Abby started to cry: “Now I’ll never be able to show Mr. Martin how I ride a bike, because they’ll all be taken!”

Mr. Martin approached the children and asked what was going on.

“Abby pushed me so she could get a bike, but I was here first,” Jack complained.

“I just wanted to show you that yesterday I learned to ride a bike with training wheels,” Abby confessed.

“Abby, what a wonderful new skill you learned. I would like to see it.” Abby sighed with relief that her teacher knew what she wanted. “But Abby”, he added, “you know the rule about waiting your turn and not pushing in line.”

Mr. Martin turned to the class and thanked them for waiting while he and Abby figured out what to do.

“Abby, how do you think you could solve this problem?” he asked.

“Don’t let her go outside,” said Jack; Megan chimed in, “Make her apologize!”

“Well, those are not kind ways to help Abby,” Mr. Martin responded, “and I think she can decide what to do, because she knows about good choices. Abby can listen to her inside helper.”

Abby looked at Mr. Martin and said, “I know what to do; I need to go to the end of the line. But I want a bike. Can you save time for a turn on one for me?”

“Now you are listening to yourself and you are making some good choices,” Mr. Martin responded. “Of course we can save some time for you on a bike. OK, let’s straighten out this line and get outside!”

When they were outside Abby approached Jack and told him she would work hard to make a better choice next time and not cut in line again. “Thanks,” replied Jack as he ran off to play.

The Lesson: Abby knew how to use her conscience and needed the opportunity to use it to help her with problem-solving. She just needed a little time and the kindness of her teacher to look inside herself and find a kind solution.

Reprimanding her or depriving her of privileges would not help her listen to the kindness of her conscience. When children receive primarily harsh or punitive consequences, they develop a harsh conscience, which they turn away from in times of trouble.

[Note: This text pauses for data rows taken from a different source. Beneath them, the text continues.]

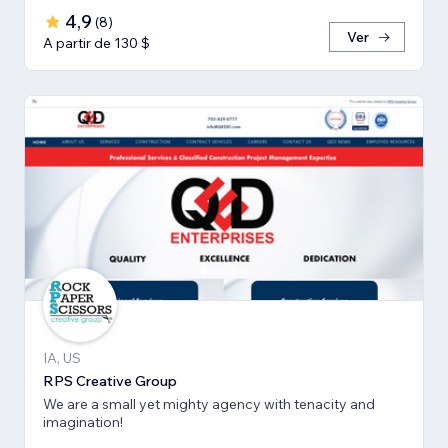
4,9
(
8
)
Ver
A partir de 130 $
IA, US
RPS Creative Group
We are a small yet mighty agency with tenacity and
imagination!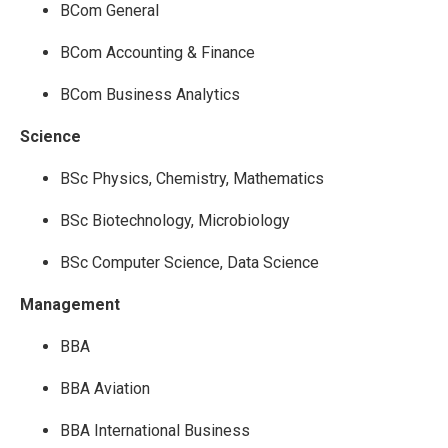
BCom General
BCom Accounting & Finance
BCom Business Analytics
Science
BSc Physics, Chemistry, Mathematics
BSc Biotechnology, Microbiology
BSc Computer Science, Data Science
Management
BBA
BBA Aviation
BBA International Business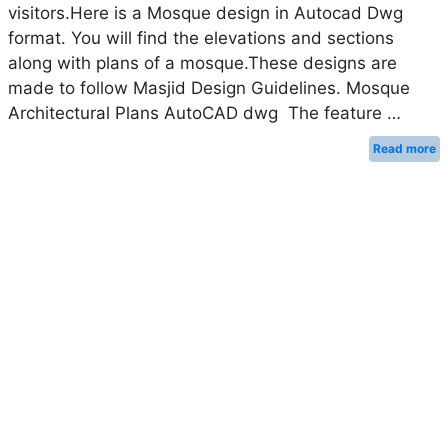
visitors.Here is a Mosque design in Autocad Dwg
format. You will find the elevations and sections
along with plans of a mosque.These designs are
made to follow Masjid Design Guidelines. Mosque
Architectural Plans AutoCAD dwg The feature …
Read more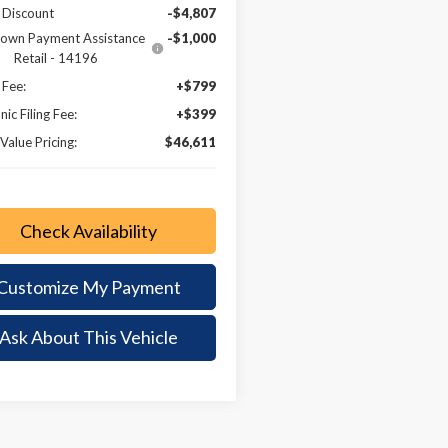
 Discount
-$4,807
own Payment Assistance
-$1,000
Retail - 14196
 Fee:
+$799
nic Filing Fee:
+$399
Value Pricing:
$46,611
Check Availability
Customize My Payment
Ask About This Vehicle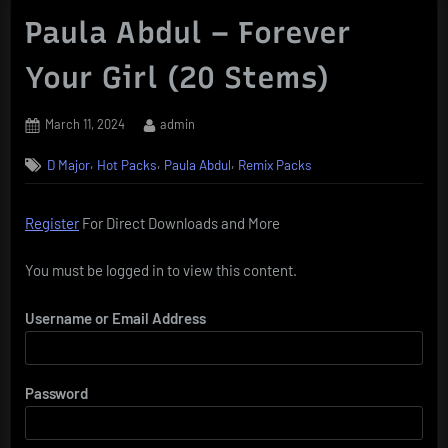
Paula Abdul – Forever
Your Girl (20 Stems)
Posted
By
March 11, 2024
admin
on
,
,
,
D Major
Hot Packs
Paula Abdul
Remix Packs
Register
For Direct Downloads and More
You must be logged in to view this content.
Username or Email Address
Password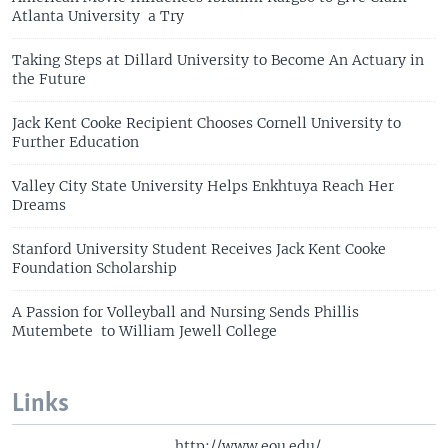
Atlanta University a Try
Taking Steps at Dillard University to Become An Actuary in
the Future
Jack Kent Cooke Recipient Chooses Cornell University to
Further Education
Valley City State University Helps Enkhtuya Reach Her
Dreams
Stanford University Student Receives Jack Kent Cooke
Foundation Scholarship
A Passion for Volleyball and Nursing Sends Phillis
Mutembete to William Jewell College
Links
http://www.eou.edu/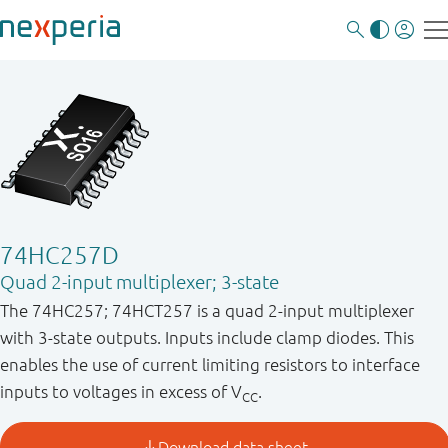
74HC257D
Quad 2-input multiplexer; 3-state
The 74HC257; 74HCT257 is a quad 2-input multiplexer
with 3-state outputs. Inputs include clamp diodes. This
enables the use of current limiting resistors to interface
inputs to voltages in excess of V
.
CC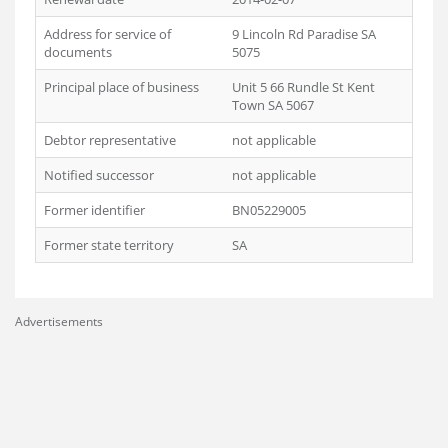
Address for service of
9 Lincoln Rd Paradise SA
documents
5075
Principal place of business
Unit 5 66 Rundle St Kent
Town SA 5067
Debtor representative
not applicable
Notified successor
not applicable
Former identifier
BN05229005
Former state territory
SA
Advertisements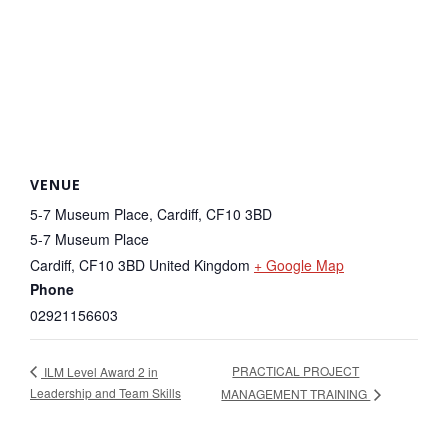
VENUE
5-7 Museum Place, Cardiff, CF10 3BD
5-7 Museum Place
Cardiff
,
CF10 3BD
United Kingdom
+ Google Map
Phone
02921156603
PRACTICAL PROJECT
ILM Level Award 2 in
Leadership and Team Skills
MANAGEMENT TRAINING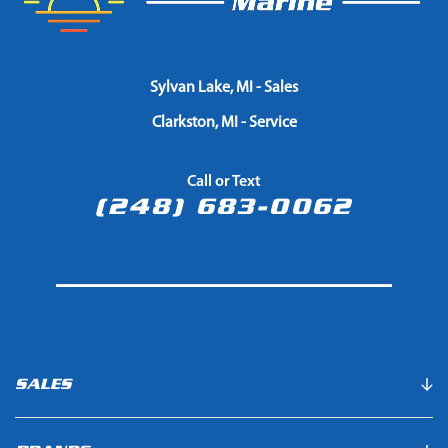
Sylvan Lake, MI - Sales
Clarkston, MI - Service
Call or Text
(248) 683-0062
SALES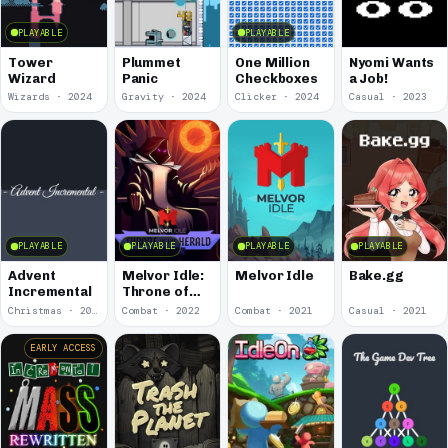
PLAYABLE
PLAYABLE
Tower
Plummet
One Million
Nyomi Wants
Wizard
Panic
Checkboxes
a Job!
Wizards · 2024
Gravity · 2024
Clicker · 2024
Casual · 2023
PLAYABLE
PLAYABLE
PLAYABLE
PLAYABLE
Advent
Melvor Idle:
Melvor Idle
Bake.gg
Incremental
Throne of
the Herald
Christmas · 2022
Combat · 2022
Combat · 2021
Casual · 2021
EARLY ACCESS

Given the opportunity and adult support, Abby came up with good ideas. If her teacher had given in to the temptation to just take over, she might have been deprived of this opportunity for further conscience development, increased self-esteem, greater confidence, and a feeling of mastery. Lucky Abby; she had a teacher who understands that children need to develop this important skill – and who made it his job to give her the chance, even while juggling the busy transition to outside time.

Learning points

  • Children ages 3-5 (and older, too) want to do the right thing – even though sometimes their behavior seems otherwise.
  • Adults need to help young children make good choices and use their conscience – or inside helper. Children are not born with this ability.
  • Adults model good decision-making by using love, kindness and understanding.
  • Teaching children to make good decisions by yelling, punishing or humiliating is ineffective. These approaches make them feel angry, unsure of themselves, and develop a lack of confidence and low self-esteem.
  • We all want to be treated well and to feel good about ourselves. We want the same for children.
  • Modeling kindness, support for learning, appropriate behavior, clear expectations and loving
  • praise for good decisions will help children achieve a feeling of well-being.
  • Modeling good decisions will also help achieve a feeling of well-being.
  • When children have a feeling of confidence and well-being, they can use their conscience to make good choices.